**Задание 1:** Переведите на английский язык предложение из текста «Дядя Валя»: «День без новенькой книжки – яркой бумажной брошюрки или картонной «раскладушки» – считался пропащим».
**Задание 2:** В каком журнале, согласно тексту «Дядя Валя», в шестнадцать лет было прочитано стихотворение о любви «без особых причин»?
**Задание 3:** Продолжите текст «Дядя Валя» после его последней фразы.

**Исследуемый текст:**
===

Дядя Валя

Марина Бородицкая

Книжку купил?!

С этим воплем я, пятилетняя, выбегаю в прихожую встречать отца. Читать я научилась как-то сама, в четыре года, и с тех пор потребляла продукцию детских издательств едва ли не быстрей, чем ее успевали печатать. День без новенькой книжки – яркой бумажной брошюрки или картонной «раскладушки» – считался пропащим.

– На, держи, – папа расстегивает брезентовый чехол на скрипичном футляре. – Видишь, это книжка про тебя.

Вот девочка Марина,
А вот ее машина…

Про меня! Кто это сочинил? Откуда он знает, что я не только в куклы играю, что у меня есть машины и я им строю гаражи из таких вот картонных «раскладушек»? Может, это сам папа и написал? Уж если он выучился так играть на скрипке (меня тоже пытаются учить и я точно знаю: трудней работы на свете нет!) – что ему стоит самому придумать книжку? Пара пустяков!

Ну, пусть не папа – а все-таки немножко он. Наверняка такой же молодой, красивый, веселый, и у него тоже дочка Марина. Чудеса!

Лет в шестнадцать в журнале «Юность» прочла стихотворение:

Любили тебя без особых причин
За то, что ты – внук,
За то, что ты – сын,
За то, что малыш,
За то, что растешь,
За то, что на папу и маму похож.
И эта любовь до конца твоих дней
Останется тайной опорой твоей.

Боже ты мой, разве бывают такие стихи? «Мне нравится, что вы больны не мной!» – вот это стихи, а тут что? Просто обнял кто-то и на ухо прошептал самый главный в жизни секрет. Рукой развел непроходимые дебри моих отношений со старшими – и включил солнце.

Для меня. Про меня. Я почувствовала себя Прекрасной Дамой.

===

**Извлечённые данные:**
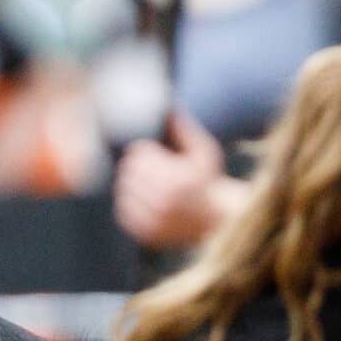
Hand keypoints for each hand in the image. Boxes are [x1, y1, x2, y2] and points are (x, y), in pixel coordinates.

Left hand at [114, 113, 238, 250]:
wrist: (217, 220)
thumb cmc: (209, 180)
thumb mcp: (203, 151)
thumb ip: (184, 129)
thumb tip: (167, 106)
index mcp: (177, 179)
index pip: (139, 155)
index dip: (143, 151)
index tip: (150, 151)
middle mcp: (164, 202)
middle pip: (129, 173)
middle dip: (135, 167)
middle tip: (146, 166)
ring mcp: (154, 220)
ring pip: (123, 192)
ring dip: (130, 185)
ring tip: (146, 182)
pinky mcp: (147, 234)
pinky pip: (124, 213)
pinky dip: (129, 204)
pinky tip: (143, 199)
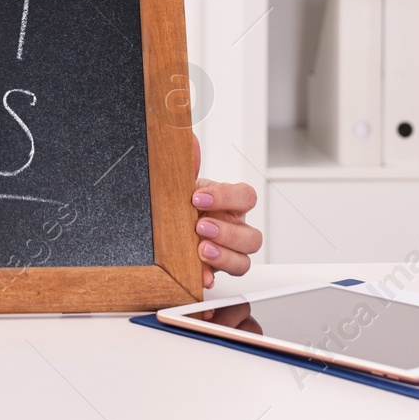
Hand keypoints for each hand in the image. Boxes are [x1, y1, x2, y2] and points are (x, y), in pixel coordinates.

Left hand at [191, 133, 262, 288]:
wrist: (166, 223)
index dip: (226, 197)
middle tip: (201, 227)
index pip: (245, 197)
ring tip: (201, 250)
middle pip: (252, 237)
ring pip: (244, 261)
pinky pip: (223, 280)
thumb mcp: (183, 181)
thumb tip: (189, 139)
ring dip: (224, 257)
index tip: (197, 197)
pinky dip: (211, 278)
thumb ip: (189, 162)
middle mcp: (236, 228)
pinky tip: (200, 276)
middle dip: (228, 233)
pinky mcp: (215, 270)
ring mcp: (228, 252)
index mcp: (231, 203)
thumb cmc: (183, 202)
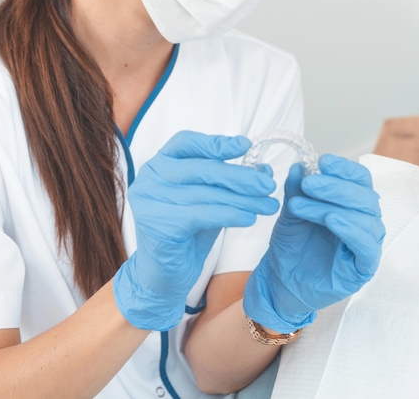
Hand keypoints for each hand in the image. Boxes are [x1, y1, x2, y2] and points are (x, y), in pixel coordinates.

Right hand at [113, 132, 278, 330]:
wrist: (165, 276)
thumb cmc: (187, 234)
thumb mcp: (211, 201)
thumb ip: (231, 183)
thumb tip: (264, 168)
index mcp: (159, 164)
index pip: (186, 142)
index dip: (216, 142)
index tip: (246, 145)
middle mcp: (149, 178)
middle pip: (201, 169)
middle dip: (240, 176)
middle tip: (268, 184)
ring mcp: (149, 201)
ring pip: (206, 193)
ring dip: (243, 199)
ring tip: (269, 204)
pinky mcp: (157, 224)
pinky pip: (201, 214)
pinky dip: (229, 214)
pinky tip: (250, 218)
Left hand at [243, 155, 384, 332]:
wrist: (280, 283)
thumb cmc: (291, 248)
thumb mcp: (292, 212)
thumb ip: (298, 190)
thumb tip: (301, 166)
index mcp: (353, 206)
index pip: (360, 180)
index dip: (345, 168)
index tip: (322, 161)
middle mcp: (365, 223)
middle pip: (364, 197)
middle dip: (335, 186)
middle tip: (309, 183)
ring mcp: (367, 246)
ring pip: (364, 218)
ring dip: (333, 206)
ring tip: (302, 205)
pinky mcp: (364, 268)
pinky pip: (366, 246)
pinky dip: (351, 230)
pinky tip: (332, 220)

===

**Ответ 1:** A day without a brand-new book, whether a bright paper booklet or a cardboard fold-out, was considered wasted.

**Ответ 2:** В журнале «Юность».

**Ответ 3:**
Восемьдесят первый год, душный летний вечер. Мы сидим на балконе Берестовской квартиры в Беляеве: сам Валентин Дмитриевич, его жена Татьяна Ивановна, мой муж Гриша Кружков (мы на днях расписались, а может, еще только собираемся) – и я. Мне велят почитать свои детские стихи. Я вообще-то пишу и перевожу уже давно, а для детей начала только этим летом. Меня Кружков надоумил, верней, просто объяснил, что я это – умею: так я позже учила плавать своих сыновей. Я волнуюсь, голос дрожит, но в темноте читать стихи гораздо легче, может, мы потому и вышли на балкон. Он слушает и смеется, и радостно дышит, и я уже знаю, что всё хорошо.

Потом он радуется, что я притащила с собой книжку «на подпись»: где-то в «буке» откопала, кажется, «Школьную лирику». Радуется, что у меня уже есть двухлетний Андрюша – и ему тоже подписывает книжку. А Татьяна Ивановна радуется, что они скоро переедут на первый этаж (в их квартире поселятся «ребята», ее дочка Галя с мужем):

– Наконец-то можно будет на дерево смотреть нормально, снизу вверх!

И все мы радуемся за нее.

Позже он говорит при мне разным знакомым:

– Гриша привозил к нам Маришу на одобрение. Мы одобрили.

Ему всегда можно было позвонить и покудахтать над только что снесенным стихом. И он тоже звонил: читал стихи и даже песенки пел, свежесочиненные. А однажды я звоню, читаю стихотворение с такой первой строчкой: «Встаньте, кто помнит чернильницу-непроливайку!» Дочитываю до конца, а он:

– Я давно уже стою.

И попросил еще раз прочитать, так понравилось. А может, захотелось послушать сидя.

Мы, «относительно молодые», называли его дядя Валя. За глаза, а потом, помнится, и в глаза. И он был именно дядей: постарше брата, помладше отца, как приедет – в доме праздник. И заботливым нашим дядькой Савельичем, а иногда и Черномором.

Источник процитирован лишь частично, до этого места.